Cross-functional collaboration and ways of working

Whether you’re used to working in large humanitarian organisations, mid-sized agencies or for seed startups there are two things you’re going to want to get right — communication and collaboration.

When I joined the British Red Cross (BRC) in October last year one of my first projects was to push through the build and pilot of the International Family Tracing (IFT) Online Referral form.

(Which our Service Designer, Vicky Houghton-Price, has written about here and here and our Product Sponsor, Amina Hussein, has also shared her experience on.)

One thing that became apparent to me and my Digital colleagues through this work was that collaboration, at least between our teams, was a little irregular and patchy and could therefore be improved.

Teaming up with my Digital counterpart (I sit within Digital Transformation) Beatriz Vega, who is also new to the BRC, we decided to do what we expect a lot of new employees do, which is to examine how our departments work. In our case that meant looking into delivery.

Being delivery people it was important for us to have a plan and establish ways of working, including approach, objectives and agreed platforms and tools. We were effectively our first test case for collaboration.

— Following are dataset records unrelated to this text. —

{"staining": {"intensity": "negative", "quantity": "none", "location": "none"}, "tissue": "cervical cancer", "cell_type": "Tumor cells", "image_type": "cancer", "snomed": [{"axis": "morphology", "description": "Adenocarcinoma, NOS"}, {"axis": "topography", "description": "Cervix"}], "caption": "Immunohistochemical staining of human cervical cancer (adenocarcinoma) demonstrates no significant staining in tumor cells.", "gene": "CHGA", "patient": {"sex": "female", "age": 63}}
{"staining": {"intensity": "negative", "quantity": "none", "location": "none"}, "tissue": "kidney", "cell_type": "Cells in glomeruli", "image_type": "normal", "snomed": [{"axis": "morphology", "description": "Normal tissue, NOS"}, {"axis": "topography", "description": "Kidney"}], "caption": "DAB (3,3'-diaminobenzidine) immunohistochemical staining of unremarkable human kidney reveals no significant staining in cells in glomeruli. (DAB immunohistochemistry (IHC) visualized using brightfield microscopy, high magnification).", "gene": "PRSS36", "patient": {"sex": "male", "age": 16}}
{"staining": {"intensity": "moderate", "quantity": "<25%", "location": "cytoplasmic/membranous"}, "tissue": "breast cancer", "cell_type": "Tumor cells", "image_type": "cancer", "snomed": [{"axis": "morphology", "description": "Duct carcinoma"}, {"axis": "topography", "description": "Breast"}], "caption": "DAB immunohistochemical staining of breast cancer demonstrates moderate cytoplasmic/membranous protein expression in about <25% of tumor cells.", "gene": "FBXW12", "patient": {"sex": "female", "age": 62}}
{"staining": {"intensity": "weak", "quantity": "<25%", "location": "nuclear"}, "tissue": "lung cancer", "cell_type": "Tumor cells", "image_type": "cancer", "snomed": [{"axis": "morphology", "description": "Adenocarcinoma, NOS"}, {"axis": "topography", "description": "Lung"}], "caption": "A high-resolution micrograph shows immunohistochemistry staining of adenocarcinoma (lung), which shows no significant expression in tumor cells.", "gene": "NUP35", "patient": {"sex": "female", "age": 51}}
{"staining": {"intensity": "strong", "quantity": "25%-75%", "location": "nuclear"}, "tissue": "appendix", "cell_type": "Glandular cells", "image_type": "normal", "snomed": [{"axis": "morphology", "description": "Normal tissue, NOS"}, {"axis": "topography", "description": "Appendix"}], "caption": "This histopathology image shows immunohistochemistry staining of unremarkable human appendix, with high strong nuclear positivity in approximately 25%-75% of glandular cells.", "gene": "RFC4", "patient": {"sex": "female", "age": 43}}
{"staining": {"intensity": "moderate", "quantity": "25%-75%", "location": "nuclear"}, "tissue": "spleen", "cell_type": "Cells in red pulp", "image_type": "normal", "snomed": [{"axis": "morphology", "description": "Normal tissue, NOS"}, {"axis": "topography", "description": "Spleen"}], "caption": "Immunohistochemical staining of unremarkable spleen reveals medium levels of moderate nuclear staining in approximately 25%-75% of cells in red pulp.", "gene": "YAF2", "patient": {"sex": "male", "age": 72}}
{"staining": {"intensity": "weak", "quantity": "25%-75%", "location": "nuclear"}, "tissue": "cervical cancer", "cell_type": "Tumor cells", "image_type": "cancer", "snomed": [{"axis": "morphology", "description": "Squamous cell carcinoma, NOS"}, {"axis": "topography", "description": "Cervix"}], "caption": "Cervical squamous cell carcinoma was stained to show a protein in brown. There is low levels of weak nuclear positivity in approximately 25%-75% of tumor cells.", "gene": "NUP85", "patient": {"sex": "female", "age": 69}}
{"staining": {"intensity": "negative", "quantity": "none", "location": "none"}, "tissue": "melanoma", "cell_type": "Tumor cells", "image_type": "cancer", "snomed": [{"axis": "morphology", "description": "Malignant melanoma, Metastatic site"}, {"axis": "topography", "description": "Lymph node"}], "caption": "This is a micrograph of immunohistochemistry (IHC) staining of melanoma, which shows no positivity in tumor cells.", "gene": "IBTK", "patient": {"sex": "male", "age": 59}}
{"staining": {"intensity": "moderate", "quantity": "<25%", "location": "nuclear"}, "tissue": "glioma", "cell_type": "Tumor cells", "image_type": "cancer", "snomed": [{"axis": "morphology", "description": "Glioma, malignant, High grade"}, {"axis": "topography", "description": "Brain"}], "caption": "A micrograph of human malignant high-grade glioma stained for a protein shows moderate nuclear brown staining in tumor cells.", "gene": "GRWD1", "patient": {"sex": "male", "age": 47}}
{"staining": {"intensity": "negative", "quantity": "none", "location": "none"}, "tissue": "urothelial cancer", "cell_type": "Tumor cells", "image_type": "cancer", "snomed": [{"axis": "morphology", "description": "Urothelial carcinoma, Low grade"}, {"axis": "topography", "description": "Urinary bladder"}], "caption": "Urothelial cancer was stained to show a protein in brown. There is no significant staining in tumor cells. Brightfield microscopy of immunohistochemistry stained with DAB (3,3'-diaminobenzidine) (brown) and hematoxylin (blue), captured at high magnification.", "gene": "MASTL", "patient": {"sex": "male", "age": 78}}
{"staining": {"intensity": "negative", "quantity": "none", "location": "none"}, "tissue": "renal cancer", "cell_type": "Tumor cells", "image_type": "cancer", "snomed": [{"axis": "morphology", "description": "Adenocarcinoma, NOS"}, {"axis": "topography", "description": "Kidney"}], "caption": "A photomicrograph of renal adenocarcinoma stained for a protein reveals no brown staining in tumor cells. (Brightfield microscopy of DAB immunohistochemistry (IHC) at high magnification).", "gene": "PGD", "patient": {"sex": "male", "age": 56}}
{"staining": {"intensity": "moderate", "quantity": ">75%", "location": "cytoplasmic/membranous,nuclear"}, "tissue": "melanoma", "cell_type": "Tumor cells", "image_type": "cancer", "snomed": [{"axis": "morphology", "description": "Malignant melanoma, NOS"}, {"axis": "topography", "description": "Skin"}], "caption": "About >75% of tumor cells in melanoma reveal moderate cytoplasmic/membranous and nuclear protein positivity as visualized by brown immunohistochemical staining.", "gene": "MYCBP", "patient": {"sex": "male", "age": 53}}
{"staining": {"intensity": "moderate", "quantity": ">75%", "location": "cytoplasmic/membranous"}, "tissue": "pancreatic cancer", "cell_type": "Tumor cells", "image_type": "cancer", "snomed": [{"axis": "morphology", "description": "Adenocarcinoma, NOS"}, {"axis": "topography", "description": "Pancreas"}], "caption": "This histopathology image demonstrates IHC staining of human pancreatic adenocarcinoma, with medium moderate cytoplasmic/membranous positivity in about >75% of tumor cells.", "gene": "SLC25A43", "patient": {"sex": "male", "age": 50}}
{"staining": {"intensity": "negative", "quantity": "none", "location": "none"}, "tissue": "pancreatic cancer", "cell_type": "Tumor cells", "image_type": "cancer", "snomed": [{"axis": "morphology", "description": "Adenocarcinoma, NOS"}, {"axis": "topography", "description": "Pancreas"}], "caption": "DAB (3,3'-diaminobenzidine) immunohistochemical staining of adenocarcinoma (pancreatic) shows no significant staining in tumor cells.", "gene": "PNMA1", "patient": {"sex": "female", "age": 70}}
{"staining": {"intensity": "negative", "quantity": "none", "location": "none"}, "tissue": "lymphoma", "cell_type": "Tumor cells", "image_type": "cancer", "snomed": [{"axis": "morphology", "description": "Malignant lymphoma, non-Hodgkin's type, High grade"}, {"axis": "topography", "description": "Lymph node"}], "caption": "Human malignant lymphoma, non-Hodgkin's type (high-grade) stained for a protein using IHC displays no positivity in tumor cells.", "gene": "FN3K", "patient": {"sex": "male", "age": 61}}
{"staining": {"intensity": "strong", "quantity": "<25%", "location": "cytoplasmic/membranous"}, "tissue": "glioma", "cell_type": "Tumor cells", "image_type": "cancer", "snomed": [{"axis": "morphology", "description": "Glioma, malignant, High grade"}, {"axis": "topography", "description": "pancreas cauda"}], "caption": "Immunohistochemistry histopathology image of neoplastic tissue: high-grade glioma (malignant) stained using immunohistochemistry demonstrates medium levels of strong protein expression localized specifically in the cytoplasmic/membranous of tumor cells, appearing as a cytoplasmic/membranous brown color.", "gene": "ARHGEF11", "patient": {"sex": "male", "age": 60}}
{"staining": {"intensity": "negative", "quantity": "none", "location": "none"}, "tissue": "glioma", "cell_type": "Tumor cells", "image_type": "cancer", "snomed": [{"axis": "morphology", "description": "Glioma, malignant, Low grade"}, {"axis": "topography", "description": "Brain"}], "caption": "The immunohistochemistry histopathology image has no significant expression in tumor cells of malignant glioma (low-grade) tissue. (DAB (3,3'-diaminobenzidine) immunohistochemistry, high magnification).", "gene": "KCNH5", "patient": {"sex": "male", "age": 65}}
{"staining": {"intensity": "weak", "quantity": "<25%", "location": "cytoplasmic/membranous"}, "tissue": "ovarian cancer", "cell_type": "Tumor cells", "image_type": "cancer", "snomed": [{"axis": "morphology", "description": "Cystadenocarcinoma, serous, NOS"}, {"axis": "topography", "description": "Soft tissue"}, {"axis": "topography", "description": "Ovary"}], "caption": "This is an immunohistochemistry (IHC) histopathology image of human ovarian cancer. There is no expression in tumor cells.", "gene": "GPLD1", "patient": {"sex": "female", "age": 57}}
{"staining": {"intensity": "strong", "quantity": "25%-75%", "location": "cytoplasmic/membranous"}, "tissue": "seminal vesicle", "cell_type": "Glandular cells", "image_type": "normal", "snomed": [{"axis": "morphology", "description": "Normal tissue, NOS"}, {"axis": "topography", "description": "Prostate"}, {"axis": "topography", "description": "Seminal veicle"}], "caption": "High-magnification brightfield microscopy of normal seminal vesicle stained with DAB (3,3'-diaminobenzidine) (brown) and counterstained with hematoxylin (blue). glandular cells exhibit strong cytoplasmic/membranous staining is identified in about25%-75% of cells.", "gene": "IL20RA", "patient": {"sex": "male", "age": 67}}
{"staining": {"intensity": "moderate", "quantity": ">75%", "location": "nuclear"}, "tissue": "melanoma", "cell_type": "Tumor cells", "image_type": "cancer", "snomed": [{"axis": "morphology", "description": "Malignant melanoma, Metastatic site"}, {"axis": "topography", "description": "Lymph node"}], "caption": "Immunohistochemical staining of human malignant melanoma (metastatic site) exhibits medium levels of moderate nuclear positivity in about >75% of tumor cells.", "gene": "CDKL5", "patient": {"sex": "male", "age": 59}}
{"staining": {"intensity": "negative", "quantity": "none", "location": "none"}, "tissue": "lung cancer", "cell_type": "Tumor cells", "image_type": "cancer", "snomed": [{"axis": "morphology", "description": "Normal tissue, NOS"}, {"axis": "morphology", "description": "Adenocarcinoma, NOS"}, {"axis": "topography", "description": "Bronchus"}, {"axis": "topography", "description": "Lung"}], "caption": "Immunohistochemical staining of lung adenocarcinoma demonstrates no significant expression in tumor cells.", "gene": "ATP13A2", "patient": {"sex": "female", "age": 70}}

As well as improving how we worked we knew we wanted to use this exercise to get to know the people and the skills behind the job titles and to foster closer working relationships, developing shared practices for delivery. This meant consulting as many people and teams as we could.

First we did the following:

  • Agreed on and used Trello to track our activities
  • Agreed on and used Confluence for documentation, including our roadmap
  • Agreed which departments we wanted to speak to (though, naturally this grew as the more we spoke to people the more recommendations we received of who to speak to)
  • Created and agreed to follow a communication plan, to inform others both inside and outside of our organisation of our progress, including internal Show & Tells and external blog entries
Trello activity board

At this stage it might have also have been a good idea to work out who does what and divide up the work equally. Fortunately however, Beatriz and I share a similar mindset and approach to work, which meant we could be a little less structured and approach our ways of working more organically.

We were also very conscious and sensitive to the fact that we were new to the organisation and didn’t want to be seen as being authoritative or overstretching our boundaries.

Whilst constructing our approach to the project and its objectives we made sure to check-in and sense-check what we were thinking with more tenured people in our departments.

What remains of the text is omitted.